Stored data entries:
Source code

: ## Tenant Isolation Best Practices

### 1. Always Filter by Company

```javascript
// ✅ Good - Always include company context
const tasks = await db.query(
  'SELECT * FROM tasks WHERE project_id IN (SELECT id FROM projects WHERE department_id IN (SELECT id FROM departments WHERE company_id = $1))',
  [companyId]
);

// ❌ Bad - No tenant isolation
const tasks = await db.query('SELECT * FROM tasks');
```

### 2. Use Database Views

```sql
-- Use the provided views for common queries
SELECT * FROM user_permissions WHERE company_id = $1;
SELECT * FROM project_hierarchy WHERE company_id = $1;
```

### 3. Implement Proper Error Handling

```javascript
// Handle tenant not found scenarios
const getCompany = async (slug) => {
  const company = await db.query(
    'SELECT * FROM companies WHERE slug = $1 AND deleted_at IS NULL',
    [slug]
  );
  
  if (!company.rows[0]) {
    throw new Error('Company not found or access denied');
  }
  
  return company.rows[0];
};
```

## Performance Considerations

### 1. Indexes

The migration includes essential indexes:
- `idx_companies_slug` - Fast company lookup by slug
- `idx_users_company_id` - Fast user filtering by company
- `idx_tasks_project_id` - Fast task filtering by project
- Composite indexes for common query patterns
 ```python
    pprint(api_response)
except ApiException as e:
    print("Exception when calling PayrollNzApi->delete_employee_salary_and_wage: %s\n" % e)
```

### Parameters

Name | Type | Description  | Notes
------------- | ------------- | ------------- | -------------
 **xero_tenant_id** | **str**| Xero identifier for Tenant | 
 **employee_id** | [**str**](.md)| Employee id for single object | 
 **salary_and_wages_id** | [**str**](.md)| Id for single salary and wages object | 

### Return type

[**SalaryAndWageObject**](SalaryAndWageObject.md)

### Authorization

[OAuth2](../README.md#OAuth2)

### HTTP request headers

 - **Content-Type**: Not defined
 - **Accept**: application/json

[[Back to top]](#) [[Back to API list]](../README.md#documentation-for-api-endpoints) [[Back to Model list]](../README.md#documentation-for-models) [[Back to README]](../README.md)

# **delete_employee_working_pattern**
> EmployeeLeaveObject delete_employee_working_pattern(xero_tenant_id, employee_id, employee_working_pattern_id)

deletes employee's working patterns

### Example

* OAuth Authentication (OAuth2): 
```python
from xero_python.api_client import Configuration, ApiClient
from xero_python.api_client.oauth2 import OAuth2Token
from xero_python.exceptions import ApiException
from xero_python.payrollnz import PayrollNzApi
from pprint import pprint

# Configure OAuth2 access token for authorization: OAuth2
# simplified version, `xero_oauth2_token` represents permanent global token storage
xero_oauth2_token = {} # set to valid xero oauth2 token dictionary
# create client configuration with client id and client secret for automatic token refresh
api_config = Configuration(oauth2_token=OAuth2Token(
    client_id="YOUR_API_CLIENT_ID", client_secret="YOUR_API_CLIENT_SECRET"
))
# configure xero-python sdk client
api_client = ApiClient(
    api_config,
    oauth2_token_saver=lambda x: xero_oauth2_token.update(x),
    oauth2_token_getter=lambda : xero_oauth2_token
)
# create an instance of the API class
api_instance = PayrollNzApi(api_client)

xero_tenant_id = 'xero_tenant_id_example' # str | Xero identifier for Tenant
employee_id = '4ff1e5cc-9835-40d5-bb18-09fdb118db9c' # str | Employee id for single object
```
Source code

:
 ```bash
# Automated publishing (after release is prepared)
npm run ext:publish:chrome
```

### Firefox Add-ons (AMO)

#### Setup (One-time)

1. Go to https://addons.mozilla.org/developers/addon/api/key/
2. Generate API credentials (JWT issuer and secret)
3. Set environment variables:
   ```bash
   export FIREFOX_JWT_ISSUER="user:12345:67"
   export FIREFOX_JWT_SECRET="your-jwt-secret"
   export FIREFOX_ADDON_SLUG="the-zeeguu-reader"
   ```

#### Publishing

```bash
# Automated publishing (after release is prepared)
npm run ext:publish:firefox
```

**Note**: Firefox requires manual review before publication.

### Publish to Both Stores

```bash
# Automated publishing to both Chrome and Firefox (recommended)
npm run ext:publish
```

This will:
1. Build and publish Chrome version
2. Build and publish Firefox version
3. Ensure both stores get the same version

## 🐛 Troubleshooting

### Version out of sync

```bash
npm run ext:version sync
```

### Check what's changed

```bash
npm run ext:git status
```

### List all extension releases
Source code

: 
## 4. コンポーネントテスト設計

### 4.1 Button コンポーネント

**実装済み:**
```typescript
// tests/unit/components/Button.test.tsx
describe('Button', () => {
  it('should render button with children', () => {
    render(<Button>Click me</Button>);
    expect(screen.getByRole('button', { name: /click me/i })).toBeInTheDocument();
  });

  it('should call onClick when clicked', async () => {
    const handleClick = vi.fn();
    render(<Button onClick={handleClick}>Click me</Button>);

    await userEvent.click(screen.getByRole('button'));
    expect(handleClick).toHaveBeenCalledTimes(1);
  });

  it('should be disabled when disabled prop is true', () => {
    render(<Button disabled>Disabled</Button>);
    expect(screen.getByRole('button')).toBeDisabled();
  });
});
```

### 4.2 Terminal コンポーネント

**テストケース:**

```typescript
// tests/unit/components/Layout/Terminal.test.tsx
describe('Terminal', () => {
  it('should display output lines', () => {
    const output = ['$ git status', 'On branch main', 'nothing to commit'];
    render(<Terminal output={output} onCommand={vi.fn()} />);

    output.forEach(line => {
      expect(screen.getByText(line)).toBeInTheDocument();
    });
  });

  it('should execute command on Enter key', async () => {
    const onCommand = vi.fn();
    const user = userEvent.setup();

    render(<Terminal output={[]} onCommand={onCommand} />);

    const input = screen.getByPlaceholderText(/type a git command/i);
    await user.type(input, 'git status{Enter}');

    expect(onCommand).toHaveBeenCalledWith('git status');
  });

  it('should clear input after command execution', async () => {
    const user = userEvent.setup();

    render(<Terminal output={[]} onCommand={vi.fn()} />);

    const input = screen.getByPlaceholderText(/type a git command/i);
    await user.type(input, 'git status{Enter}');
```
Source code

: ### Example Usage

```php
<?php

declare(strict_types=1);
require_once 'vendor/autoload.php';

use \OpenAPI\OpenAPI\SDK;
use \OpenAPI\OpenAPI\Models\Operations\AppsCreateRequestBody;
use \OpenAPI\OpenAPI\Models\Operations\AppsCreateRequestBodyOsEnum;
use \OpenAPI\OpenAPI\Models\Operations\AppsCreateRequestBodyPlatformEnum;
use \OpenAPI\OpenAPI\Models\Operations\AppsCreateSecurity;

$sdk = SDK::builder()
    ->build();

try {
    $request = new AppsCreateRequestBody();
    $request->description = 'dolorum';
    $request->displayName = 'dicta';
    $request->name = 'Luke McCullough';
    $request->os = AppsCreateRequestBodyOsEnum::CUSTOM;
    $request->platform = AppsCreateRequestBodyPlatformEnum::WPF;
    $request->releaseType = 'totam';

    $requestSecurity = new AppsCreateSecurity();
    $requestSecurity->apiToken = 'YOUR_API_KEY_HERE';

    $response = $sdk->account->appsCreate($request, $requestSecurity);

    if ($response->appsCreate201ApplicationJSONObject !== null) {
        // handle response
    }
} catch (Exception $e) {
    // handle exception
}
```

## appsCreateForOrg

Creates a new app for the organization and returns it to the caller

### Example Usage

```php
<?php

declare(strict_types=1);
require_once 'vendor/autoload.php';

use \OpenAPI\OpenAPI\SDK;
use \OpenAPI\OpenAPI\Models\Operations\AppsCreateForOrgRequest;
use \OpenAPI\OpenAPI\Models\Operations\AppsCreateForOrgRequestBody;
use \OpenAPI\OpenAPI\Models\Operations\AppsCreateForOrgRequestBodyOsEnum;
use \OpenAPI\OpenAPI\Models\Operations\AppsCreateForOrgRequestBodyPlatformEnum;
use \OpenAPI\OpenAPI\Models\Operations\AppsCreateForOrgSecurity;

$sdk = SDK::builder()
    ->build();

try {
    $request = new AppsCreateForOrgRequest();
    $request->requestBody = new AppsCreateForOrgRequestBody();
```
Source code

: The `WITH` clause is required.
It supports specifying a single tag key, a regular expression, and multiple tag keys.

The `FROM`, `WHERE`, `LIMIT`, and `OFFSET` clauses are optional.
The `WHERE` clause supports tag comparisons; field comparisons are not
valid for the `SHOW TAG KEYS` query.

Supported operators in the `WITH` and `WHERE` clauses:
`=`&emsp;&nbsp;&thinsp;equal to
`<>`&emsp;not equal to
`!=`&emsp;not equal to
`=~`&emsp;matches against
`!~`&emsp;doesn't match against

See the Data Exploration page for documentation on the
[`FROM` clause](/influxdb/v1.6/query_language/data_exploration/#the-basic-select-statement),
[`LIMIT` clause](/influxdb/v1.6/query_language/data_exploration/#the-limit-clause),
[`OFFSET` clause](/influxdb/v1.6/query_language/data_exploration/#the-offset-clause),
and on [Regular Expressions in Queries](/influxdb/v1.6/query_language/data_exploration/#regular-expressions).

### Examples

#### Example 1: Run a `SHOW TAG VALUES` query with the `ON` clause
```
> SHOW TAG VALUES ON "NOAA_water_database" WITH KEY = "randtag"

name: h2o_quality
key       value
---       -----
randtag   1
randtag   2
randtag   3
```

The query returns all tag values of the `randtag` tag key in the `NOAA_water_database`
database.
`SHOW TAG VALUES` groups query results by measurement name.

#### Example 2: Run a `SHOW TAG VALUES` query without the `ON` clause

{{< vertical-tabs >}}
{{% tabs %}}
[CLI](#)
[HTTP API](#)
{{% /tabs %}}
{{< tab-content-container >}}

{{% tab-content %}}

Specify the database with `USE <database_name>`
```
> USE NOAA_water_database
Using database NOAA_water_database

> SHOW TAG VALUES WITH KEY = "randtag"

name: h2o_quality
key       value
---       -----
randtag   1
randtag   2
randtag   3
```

Your objective >> Tell how many lines in the entries above include the string "toBeInTheDocument", and write nothing but the number.

Result for this task >> 2